Winter is Coming….Protect Your Hands

Nathan Everding, MD

By: Nathan Everding, MD

SOS Upper Extremity Specialist 

The holiday season is upon us and so is the long cold winter.  With it, comes many joys like snowmen (and women), snowball fights, skiing, sledding, ice skating, snow days, beautifully lit houses and trees, and gatherings with family and friends.  Along with the joys come some headaches in the form of slips, falls, icy roads and sidewalks, holiday traffic, fender benders, road closings, and shoveling snow. 

Although in Upstate New York we are all experienced at dealing with cold, harsh, snowy conditions (whether we like it or not), it never fails that as the snow begins to fly, and the temperature drops, the emergency department will see a drastic increase in extremity and orthopedic injuries.  Finger fractures, wrist fractures, elbow fractures, shoulder fractures, ankle fractures, hip fractures, frostbite, and amputations, just to name a few, can be caused by accidents in the harsh wintery conditions.  Being prepared and aware of your surroundings can help prevent some of these problems.  Make sure your winter gear is in good condition.  Keep hats, gloves, a spare blanket, and even a small shovel in your car in case of emergency.  Frostbite can occur in minutes, with devastating consequences, keep extremities and your face covered and warm.  Make sure you have plenty of ice melt/salt to keep your driveways and walkways free of ice.  Lastly, fire up your snow blowers now, because you never know when you will need them. 

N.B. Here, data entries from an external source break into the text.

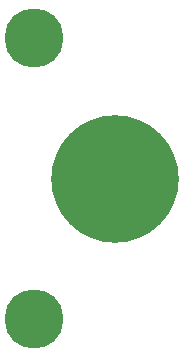
<source format=gbr>
G04 Layer_Color=255*
%FSLAX25Y25*%
%MOIN*%
%TF.FileFunction,Pads,Bot*%
%TF.Part,Single*%
G01*
G75*
%TA.AperFunction,ConnectorPad*%
%ADD11C,0.19685*%
%TA.AperFunction,ConnectorPad*%
%ADD13C,0.42520*%
D11*
X366683Y440497D02*
D03*
X366683Y346905D02*
D03*
D13*
X393701Y393701D02*
D03*
%TF.MD5,9F2BA33665F256BF5D09717D572BA2E2*%
M02*

</source>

Blizzard of '93 photo taken by

The Blizzard of 1993 - Photo by The Post Standard

Ah yes, the snow blower.  Invented in 1925 by Arthur Sicard in Montreal, snow blowers are a blessing and an occasional curse.  Snow blowers are a major asset to our winter preparedness and snow clean up ability.  In March of 1993, as a young teenager, I remember spending an entire weekend shoveling snow off of our driveway and deck and begging my parents to buy a snow blower.  We watched as the roof of the Carrier Dome deflated under the weight of the snow (and we didn’t even get a snow day out of it).  Finally, they got one, a major difference maker.  I hadn't had a negative thought about a snow blower until I began my orthopedic training.  The first snowfall always carried with it a busy night of call.  Page after page the beeper would ring with mangled hands and amputated fingers from people sticking their hands into clogged snow blowers.  (If you don’t believe me…google images of snow blower injuries)  Now as a hand surgeon, I won’t deny the impact a snow blower can have on an Upstate New York winter but a part of me will always cringe as the first appreciable storm hits.  Somehow, despite our diminutive spring, summer, and fall, people seem to forget how to use a snow blower at the beginning of every winter.

The US Consumer Products Safety Commission reports that each year snow blower injuries are responsible for over 5,700 emergency room visits and nearly 600 of those require amputation.  Most patients are male and the average age is 44 years old.  90% of injuries occur on the dominant hand with the middle finger being affected most often.  However many injuries result in damage to multiple fingers.  Most injuries are severe crushing type injuries with lacerations, fractures, and tendon injuries.  Injuries can occur at the auger (intake), but also very commonly at the outflow chute.  Snow will often get clogged as it exits the snow blower.  The impeller is a rotating metal piece that propels the snow out of the chute, when the snow is cleared, the fingers are next.  Simply turning off your snow blower does not protect you from injury.  When the components get stuck they will often have a residual rotation once the clog is freed.  Other injuries can occur from impact due to snow and debris being thrown, so watch where the snow is going.

Notably, heavy wet snow is most commonly associated with injury.   Snowfall greater than six inches with temperatures at or above 28 degrees Fahrenheit increase s the chance of clogging.


  • Immediately turn off a jammed snow blower
  • Disengage the clutch
  • Use a long heavy stick or broom handle (I worry that the shovels the come with the snow blowers are not long enough) to clear the blockage
  • Keep your hands and feet clear of moving parts
  • Keep clear of the chute when clearing the blockage (you wouldn’t look down the barrel of a loaded gun, would you?)
  • Lastly, don’t drink and blow.  Operating heavy machinery under the influence of alcohol is never a good idea.

Enjoy all of the great things winter has to offer but take some time to get prepared.  Check your closets and make sure your hats, gloves, coats, and boots are ready to go.  Make sure you have plenty of salt/ice melt to keep your walkways and driveways safe.  Keep a spare blanket in your car in the event that you are stranded in a storm.  And…..Keep your hands out of the snow blower!!

The good news….Syracuse Orthopedic Specialists will be here to help with any of your wintery woes.